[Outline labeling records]
##############################

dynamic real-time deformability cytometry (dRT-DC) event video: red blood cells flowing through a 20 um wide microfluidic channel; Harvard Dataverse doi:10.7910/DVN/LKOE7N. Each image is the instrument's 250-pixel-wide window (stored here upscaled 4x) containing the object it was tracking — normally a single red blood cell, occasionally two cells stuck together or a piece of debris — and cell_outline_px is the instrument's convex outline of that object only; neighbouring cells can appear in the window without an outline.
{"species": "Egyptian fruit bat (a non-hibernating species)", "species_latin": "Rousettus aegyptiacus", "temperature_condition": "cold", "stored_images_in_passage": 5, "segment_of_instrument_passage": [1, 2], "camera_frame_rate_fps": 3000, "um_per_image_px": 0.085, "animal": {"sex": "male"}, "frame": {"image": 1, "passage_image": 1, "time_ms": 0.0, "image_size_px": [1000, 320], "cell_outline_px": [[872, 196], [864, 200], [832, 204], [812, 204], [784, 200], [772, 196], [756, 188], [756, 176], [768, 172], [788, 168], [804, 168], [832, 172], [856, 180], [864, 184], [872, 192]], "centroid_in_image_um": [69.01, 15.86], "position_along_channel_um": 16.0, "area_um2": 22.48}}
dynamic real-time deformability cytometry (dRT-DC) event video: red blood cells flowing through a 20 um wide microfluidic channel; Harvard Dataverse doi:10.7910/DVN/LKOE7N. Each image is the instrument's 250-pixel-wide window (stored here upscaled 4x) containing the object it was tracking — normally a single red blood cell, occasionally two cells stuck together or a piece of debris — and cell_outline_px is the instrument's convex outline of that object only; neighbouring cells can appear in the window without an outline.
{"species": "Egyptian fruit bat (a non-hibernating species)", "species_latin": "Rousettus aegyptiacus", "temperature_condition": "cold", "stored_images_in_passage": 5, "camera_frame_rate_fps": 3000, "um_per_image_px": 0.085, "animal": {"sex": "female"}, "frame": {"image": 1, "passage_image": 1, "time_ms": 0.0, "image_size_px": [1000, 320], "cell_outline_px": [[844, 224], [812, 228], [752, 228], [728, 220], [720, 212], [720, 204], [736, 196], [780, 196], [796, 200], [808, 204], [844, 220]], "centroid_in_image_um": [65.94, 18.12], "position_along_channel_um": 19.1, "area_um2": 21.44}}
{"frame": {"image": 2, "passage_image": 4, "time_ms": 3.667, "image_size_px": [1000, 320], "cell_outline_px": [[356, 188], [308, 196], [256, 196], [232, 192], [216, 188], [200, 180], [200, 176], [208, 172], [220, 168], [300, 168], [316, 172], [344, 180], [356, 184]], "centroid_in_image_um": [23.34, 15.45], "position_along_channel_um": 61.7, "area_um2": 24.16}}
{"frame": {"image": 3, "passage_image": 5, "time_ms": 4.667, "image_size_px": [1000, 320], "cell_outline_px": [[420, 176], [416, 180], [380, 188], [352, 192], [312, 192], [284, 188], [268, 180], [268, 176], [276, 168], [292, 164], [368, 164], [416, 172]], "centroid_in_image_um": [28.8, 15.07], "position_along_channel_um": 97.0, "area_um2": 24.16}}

##############################

▶ _DO THIS_
Using the data above, return each line exactly as written.

▶ _THE ANSWER_
dynamic real-time deformability cytometry (dRT-DC) event video: red blood cells flowing through a 20 um wide microfluidic channel; Harvard Dataverse doi:10.7910/DVN/LKOE7N. Each image is the instrument's 250-pixel-wide window (stored here upscaled 4x) containing the object it was tracking — normally a single red blood cell, occasionally two cells stuck together or a piece of debris — and cell_outline_px is the instrument's convex outline of that object only; neighbouring cells can appear in the window without an outline.
{"species": "Egyptian fruit bat (a non-hibernating species)", "species_latin": "Rousettus aegyptiacus", "temperature_condition": "cold", "stored_images_in_passage": 5, "segment_of_instrument_passage": [1, 2], "camera_frame_rate_fps": 3000, "um_per_image_px": 0.085, "animal": {"sex": "male"}, "frame": {"image": 1, "passage_image": 1, "time_ms": 0.0, "image_size_px": [1000, 320], "cell_outline_px": [[872, 196], [864, 200], [832, 204], [812, 204], [784, 200], [772, 196], [756, 188], [756, 176], [768, 172], [788, 168], [804, 168], [832, 172], [856, 180], [864, 184], [872, 192]], "centroid_in_image_um": [69.01, 15.86], "position_along_channel_um": 16.0, "area_um2": 22.48}}
dynamic real-time deformability cytometry (dRT-DC) event video: red blood cells flowing through a 20 um wide microfluidic channel; Harvard Dataverse doi:10.7910/DVN/LKOE7N. Each image is the instrument's 250-pixel-wide window (stored here upscaled 4x) containing the object it was tracking — normally a single red blood cell, occasionally two cells stuck together or a piece of debris — and cell_outline_px is the instrument's convex outline of that object only; neighbouring cells can appear in the window without an outline.
{"species": "Egyptian fruit bat (a non-hibernating species)", "species_latin": "Rousettus aegyptiacus", "temperature_condition": "cold", "stored_images_in_passage": 5, "camera_frame_rate_fps": 3000, "um_per_image_px": 0.085, "animal": {"sex": "female"}, "frame": {"image": 1, "passage_image": 1, "time_ms": 0.0, "image_size_px": [1000, 320], "cell_outline_px": [[844, 224], [812, 228], [752, 228], [728, 220], [720, 212], [720, 204], [736, 196], [780, 196], [796, 200], [808, 204], [844, 220]], "centroid_in_image_um": [65.94, 18.12], "position_along_channel_um": 19.1, "area_um2": 21.44}}
{"frame": {"image": 2, "passage_image": 4, "time_ms": 3.667, "image_size_px": [1000, 320], "cell_outline_px": [[356, 188], [308, 196], [256, 196], [232, 192], [216, 188], [200, 180], [200, 176], [208, 172], [220, 168], [300, 168], [316, 172], [344, 180], [356, 184]], "centroid_in_image_um": [23.34, 15.45], "position_along_channel_um": 61.7, "area_um2": 24.16}}
{"frame": {"image": 3, "passage_image": 5, "time_ms": 4.667, "image_size_px": [1000, 320], "cell_outline_px": [[420, 176], [416, 180], [380, 188], [352, 192], [312, 192], [284, 188], [268, 180], [268, 176], [276, 168], [292, 164], [368, 164], [416, 172]], "centroid_in_image_um": [28.8, 15.07], "position_along_channel_um": 97.0, "area_um2": 24.16}}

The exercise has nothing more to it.